■ Extract provided ■
----

NEW YORK (GenomeWeb News) – Functional targeting can refine metagenomic studies, revealing new organisms and providing genetic clues about their role in an ecosystem, according to new research.
In a paper appearing in Nature Biotechnology’s advanced, online publication yesterday, a team of researchers used DNA labeling to target methylotrophs — microorganisms that break down one-carbon compounds such as methane — in sediment samples pulled from the floor of Seattle’s Lake Washington that contained thousands of microbes.
“Our approach was simply to define our community before sequencing,” senior author Ludmila Chistoserdova, a microbiologist at the University of Washington, told GenomeWeb Daily News.
From the sequence they garnered, the team was able to stitch together a nearly complete genome for a microbe called Methylotenera mobilis and begin analyzing the function of this previously unknown bug. And, the researchers noted, such functional metagenomics techniques will likely prove useful in other environments as well.
Although metagenomic sampling offers the potential to capture all of the DNA in a particular environment, Chistoserdova explained, it also has drawbacks. Because environmental samples usually contain complex communities, metagenomic sequencing frequently turns up bits and pieces of DNA that don’t quite fit together, she said. That makes it difficult to determine what sorts of organisms are in a sample, what they’re doing in the environment, how they fit together, and how they’re related to one another.
By linking sequence to function, Chistoserdova and her colleagues were able to start honing in on relationships between certain community members and understanding the functions and interactions of these players.
The researchers — including collaborators from the University of Washington, US Department of Energy’s Joint Genome Institute, the IBM Thomas J. Watson Research Center, Lawrence Berkeley National Laboratory, Combimatrix, and the Los Alamos National Laboratory — focused on methylotrophs, microorganisms with a role in carbon cycling. “They consume C1 compounds and some of these are very potent greenhouses gases, such as methane,” Chistoserdova said.
After collecting mud samples from more than 200 feet below the surface of Lake Washington, Chistoserdova and her team mixed them with five 13C-labeled C1 compounds: methane, methanol, methylamine, formaldehyde, and formate. They subsequently separated the DNA by weight using density gradient ultracentrifugation, constructed a shotgun library for each substrate, and sequenced each using ABI PRISM 3730 sequencers.

----

■ What this exercise asks ■
**a.** Decide whether each statement agrees with the article on the Lake Washington methylotrophs. For each, answer yes or no and quote the words from the article that settle it.
(i) The sediment samples came from more than 200 feet below the surface of Lake Washington.
(ii) The researchers mixed the samples with three 13C-labeled compounds.
(iii) Ludmila Chistoserdova is a microbiologist at the Joint Genome Institute.
**b.** Pick up the article on the Lake Washington methylotrophs after its final sentence and carry it on.

(Extracted data entries)
----

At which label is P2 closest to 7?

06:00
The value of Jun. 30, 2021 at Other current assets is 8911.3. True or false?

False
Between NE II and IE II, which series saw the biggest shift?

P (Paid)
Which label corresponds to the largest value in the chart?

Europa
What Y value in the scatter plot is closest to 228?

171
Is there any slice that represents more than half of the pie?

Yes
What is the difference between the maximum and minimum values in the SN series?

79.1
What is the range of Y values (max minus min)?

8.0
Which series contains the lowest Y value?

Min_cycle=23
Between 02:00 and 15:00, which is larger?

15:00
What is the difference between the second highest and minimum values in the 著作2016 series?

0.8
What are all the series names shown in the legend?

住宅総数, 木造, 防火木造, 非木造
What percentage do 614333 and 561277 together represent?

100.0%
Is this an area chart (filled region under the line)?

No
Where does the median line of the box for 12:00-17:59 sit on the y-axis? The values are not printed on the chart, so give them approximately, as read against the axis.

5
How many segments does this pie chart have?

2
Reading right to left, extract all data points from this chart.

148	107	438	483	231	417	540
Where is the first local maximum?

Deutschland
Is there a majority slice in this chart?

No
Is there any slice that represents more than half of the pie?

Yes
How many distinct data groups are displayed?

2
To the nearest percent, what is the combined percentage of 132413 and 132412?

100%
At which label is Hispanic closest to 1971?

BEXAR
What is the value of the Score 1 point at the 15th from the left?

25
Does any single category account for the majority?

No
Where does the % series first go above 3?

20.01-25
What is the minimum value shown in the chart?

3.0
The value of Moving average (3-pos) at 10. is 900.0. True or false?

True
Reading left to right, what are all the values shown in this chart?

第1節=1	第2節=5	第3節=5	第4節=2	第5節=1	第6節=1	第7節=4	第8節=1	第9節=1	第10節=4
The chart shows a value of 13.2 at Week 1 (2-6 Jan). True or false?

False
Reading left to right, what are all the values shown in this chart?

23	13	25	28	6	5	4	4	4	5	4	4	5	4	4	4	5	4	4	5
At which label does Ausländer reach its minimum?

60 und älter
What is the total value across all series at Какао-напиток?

----

■ Responses in order ■
**a.**
(i) Yes: "After collecting mud samples from more than 200 feet below the surface of Lake Washington"
(ii) No: "mixed them with five 13C-labeled C1 compounds"
(iii) No: "a microbiologist at the University of Washington"

**b.**
“It took a lot of mud,” Chistoserdova said. Still, the effort paid off. In the process, the researchers managed to score an unexpected find: sequence covering almost the entire genome of M. mobilis, a previously unknown and uncultured organism.
In the past, Chistoserdova noted, it would have been virtually impossible to put together the genome of one species out of the roughly 5,000 in the mud sample, especially since M. mobilis accounted for less than half a percent of the species in the sample.
Based on information gleaned from its genome, the researchers speculated that M. mobilis probably prefers a microanaerobic environment and acts as a denitrifier. Chistoserdova and her team are currently doing follow up experiments to test these and other hypotheses about M. mobilis. They are also studying another bug from the lake mud sample — an organism called Methylobacter tundripaludum, for which they have put together a partial genome.
The team also compared the M. mobilis genome with that of another methylotroph called Methylobacillus flagellatus. That analysis suggested that the two microbes share genes involved in some central functions and in methylotrophy but diverge in those other biochemical functions. “We learned that they are quite different even though there are a core set of genes that are similar,” Chistoserdova said.
Although the researchers focused on lake sediments for this study, Chistoserdova noted that functional metagenomics should work in other environments, too, as long as there is sufficient DNA available and appropriate enrichment conditions are selected. “If you are interested in a certain function,” she explained, “you just need to pick a substrate that will work.”
For her part, Chistoserdova said that she is interested in pursuing additional functional metagenomic studies, including some aimed at assessing methylotroph transcriptomes. That should be possible using techniques similar to those described in this study, she said, by sequencing RNA rather than DNA.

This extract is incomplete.